§ **STATED TASK**: Present the material below as a numbered list, taking everything from the line containing "pose: elev=310.6 azim=122.0" down to the line containing "Dot at: (216, 332)", both of those lines included, and omit any blank lines.

§ **EXERCISE MATERIALS**:
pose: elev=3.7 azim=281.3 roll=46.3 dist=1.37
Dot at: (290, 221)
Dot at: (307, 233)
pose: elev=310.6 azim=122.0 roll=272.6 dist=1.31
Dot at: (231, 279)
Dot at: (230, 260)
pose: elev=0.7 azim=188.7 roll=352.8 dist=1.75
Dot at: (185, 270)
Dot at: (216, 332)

...

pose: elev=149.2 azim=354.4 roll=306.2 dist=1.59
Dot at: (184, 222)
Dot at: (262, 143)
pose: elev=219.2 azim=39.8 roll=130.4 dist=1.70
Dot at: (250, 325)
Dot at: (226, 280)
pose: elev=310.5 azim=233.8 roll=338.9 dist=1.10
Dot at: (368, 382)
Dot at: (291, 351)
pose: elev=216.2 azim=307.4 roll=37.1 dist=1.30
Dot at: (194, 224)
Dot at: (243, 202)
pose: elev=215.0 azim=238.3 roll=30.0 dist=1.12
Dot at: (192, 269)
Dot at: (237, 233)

§ **RIGHT ANSWER**:
1. pose: elev=310.6 azim=122.0 roll=272.6 dist=1.31
2. Dot at: (231, 279)
3. Dot at: (230, 260)
4. pose: elev=0.7 azim=188.7 roll=352.8 dist=1.75
5. Dot at: (185, 270)
6. Dot at: (216, 332)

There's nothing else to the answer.